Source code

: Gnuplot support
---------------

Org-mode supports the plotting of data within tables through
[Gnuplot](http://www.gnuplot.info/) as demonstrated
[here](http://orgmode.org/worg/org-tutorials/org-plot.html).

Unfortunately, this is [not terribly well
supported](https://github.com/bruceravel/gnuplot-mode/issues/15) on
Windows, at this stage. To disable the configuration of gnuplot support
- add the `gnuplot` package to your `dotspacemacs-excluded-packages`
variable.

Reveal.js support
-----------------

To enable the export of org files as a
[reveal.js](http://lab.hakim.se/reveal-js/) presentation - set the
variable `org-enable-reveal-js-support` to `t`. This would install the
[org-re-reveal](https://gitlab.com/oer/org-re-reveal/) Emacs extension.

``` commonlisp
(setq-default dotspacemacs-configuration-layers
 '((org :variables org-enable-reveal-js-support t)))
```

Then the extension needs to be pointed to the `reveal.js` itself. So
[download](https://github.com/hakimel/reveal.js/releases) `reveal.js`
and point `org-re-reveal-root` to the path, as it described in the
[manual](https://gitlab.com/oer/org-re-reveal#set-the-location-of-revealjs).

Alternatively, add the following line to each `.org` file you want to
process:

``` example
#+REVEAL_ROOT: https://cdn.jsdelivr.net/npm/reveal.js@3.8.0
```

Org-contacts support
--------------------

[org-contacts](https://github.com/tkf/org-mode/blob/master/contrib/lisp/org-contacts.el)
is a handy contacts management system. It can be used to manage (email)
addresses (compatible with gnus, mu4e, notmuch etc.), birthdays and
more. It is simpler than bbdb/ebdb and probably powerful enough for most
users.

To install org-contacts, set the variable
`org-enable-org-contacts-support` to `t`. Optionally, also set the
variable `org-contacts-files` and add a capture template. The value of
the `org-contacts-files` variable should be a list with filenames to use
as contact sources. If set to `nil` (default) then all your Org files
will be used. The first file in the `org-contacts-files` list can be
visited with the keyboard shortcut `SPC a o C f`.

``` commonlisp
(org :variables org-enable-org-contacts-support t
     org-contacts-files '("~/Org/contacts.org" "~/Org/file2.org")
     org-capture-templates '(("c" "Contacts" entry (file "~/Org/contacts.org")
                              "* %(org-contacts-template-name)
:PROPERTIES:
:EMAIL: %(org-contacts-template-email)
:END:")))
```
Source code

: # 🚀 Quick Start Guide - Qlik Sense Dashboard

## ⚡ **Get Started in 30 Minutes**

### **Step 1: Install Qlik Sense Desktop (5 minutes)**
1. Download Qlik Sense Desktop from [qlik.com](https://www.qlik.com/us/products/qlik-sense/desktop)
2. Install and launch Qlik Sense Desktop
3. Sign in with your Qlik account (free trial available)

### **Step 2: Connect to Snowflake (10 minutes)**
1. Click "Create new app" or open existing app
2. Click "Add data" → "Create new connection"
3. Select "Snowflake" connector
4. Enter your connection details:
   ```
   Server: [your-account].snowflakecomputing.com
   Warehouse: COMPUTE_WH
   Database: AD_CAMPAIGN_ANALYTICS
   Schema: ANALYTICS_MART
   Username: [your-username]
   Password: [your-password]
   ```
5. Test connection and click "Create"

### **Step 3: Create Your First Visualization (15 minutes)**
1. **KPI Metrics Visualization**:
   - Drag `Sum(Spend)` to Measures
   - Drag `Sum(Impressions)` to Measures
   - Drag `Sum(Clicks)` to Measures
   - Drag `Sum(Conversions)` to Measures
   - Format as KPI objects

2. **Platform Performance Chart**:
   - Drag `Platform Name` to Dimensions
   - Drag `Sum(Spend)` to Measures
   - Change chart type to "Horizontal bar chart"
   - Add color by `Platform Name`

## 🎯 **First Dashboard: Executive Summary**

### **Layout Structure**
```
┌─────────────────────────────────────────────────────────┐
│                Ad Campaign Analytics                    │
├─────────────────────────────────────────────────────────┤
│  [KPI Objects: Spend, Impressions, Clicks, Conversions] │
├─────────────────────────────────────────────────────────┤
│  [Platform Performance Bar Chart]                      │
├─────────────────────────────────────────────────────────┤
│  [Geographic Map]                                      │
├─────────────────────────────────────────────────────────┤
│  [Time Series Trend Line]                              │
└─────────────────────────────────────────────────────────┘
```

......

Only the lines of the data holding the string "Clicks" are wanted; copy each of them.

   - Drag `Sum(Clicks)` to Measures
│  [KPI Objects: Spend, Impressions, Clicks, Conversions] │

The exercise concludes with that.